Final answer:
The coordinates that are 3/4 of the way to point B are (-2.25, 9.5).
Step-by-step explanation:
To find the coordinates that are 3/4 of the way to point B, we need to determine the midpoint between points A and B, and then find the coordinates that are 3/4 of the distance from the midpoint to point B.
Step 1: Find the midpoint of points A and B.

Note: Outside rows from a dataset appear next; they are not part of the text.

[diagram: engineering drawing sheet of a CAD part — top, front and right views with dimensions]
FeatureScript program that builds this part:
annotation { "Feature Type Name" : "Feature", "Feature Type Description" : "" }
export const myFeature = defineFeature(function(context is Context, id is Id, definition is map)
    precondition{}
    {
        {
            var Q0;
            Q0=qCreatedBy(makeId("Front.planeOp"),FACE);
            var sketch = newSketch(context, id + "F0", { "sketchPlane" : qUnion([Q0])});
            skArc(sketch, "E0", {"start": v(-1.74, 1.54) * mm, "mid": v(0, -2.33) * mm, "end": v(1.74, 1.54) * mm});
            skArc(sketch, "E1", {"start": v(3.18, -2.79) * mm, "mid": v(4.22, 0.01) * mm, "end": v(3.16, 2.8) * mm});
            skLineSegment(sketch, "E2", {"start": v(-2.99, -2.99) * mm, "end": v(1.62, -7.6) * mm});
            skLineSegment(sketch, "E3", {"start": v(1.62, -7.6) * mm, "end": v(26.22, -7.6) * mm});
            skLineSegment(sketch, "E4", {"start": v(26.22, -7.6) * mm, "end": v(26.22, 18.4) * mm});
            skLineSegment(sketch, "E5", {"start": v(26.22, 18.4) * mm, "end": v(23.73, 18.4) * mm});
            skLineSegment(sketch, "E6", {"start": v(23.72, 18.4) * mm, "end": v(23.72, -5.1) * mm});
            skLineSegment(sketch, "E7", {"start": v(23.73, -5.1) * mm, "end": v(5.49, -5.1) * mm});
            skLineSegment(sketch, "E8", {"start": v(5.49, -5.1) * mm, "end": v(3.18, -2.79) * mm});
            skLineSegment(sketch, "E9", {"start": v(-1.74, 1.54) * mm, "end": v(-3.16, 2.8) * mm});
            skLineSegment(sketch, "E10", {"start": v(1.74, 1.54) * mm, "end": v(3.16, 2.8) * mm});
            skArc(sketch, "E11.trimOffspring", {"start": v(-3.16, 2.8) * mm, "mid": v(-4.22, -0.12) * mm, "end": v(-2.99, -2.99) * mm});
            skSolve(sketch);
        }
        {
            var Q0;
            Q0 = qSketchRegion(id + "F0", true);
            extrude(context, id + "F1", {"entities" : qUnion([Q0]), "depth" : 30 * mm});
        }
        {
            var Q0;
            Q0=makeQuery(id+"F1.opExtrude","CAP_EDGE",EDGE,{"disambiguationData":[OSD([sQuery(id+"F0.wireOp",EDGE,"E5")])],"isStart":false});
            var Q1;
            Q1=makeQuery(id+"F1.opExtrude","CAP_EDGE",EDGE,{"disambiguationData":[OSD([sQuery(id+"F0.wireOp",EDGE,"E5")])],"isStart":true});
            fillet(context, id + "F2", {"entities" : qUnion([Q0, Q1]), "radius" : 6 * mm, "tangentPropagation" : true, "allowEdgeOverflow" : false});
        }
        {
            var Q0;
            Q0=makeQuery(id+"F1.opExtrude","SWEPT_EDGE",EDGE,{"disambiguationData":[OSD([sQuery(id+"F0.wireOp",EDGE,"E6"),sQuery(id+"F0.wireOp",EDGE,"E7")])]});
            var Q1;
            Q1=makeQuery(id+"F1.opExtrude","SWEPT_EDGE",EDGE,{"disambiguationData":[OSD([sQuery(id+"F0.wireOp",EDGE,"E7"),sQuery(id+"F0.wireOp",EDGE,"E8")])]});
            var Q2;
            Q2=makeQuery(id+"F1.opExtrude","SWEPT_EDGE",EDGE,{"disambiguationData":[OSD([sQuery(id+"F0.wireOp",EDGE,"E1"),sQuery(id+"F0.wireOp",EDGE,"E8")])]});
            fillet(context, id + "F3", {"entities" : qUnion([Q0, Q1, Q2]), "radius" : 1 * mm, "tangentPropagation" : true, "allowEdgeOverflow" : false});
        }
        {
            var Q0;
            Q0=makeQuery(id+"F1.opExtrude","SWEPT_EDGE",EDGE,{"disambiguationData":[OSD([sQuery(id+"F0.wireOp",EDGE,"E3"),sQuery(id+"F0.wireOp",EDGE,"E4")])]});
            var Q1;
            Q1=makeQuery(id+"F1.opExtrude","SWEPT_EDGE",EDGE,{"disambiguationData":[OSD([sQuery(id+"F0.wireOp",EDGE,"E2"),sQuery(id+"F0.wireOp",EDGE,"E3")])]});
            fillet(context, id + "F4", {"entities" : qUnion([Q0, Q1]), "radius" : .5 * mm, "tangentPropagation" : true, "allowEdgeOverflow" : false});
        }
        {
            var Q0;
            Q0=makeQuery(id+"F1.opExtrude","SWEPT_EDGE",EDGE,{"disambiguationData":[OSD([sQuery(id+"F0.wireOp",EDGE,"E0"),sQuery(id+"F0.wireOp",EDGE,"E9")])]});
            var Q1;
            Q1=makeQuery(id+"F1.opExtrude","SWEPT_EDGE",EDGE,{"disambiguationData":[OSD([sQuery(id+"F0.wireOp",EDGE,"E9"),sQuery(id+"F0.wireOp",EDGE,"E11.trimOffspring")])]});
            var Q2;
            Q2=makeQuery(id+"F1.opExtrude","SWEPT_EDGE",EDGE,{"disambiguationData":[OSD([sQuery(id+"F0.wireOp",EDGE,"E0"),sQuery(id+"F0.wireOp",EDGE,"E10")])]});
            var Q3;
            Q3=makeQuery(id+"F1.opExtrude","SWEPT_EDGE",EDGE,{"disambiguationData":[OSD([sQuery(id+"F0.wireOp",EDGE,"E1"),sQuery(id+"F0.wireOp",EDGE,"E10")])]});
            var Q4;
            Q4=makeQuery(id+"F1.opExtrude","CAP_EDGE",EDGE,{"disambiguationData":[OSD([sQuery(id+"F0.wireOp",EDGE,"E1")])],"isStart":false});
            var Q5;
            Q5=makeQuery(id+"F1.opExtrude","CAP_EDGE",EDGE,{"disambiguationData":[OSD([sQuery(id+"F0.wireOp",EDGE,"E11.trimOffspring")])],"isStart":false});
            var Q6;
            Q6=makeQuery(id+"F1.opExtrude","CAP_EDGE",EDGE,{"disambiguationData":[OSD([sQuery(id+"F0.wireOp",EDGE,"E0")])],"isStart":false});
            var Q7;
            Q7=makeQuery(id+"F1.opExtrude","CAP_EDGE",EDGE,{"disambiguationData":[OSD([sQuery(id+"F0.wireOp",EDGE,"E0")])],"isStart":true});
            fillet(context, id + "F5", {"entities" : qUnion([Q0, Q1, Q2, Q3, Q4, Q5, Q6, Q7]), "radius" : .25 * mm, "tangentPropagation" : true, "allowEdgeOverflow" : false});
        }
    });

Midpoint coordinates = ((x1 + x2)/2, (y1 + y2)/2)
= ((2 + (-4))/2, (-8 + 12)/2)
= (-1, 2)
Step 2: Find the coordinates that are 3/4 of the way from the midpoint to point B.
Difference in x-coordinates = -4 - (-1) = -3
Difference in y-coordinates = 12 - 2 = 10
New coordinates = (midpoint x-coordinate + (3/4) * difference in x-coordinates, midpoint y-coordinate + (3/4) * difference in y-coordinates)
= (-1 + (3/4) * -3, 2 + (3/4) * 10)
= (-1 - (9/4), 2 + (30/4))
= (-1 - (9/4), 2 + 7.5)
= (-2.25, 9.5)
Therefore, the coordinates that are 3/4 of the way to point B are (-2.25, 9.5).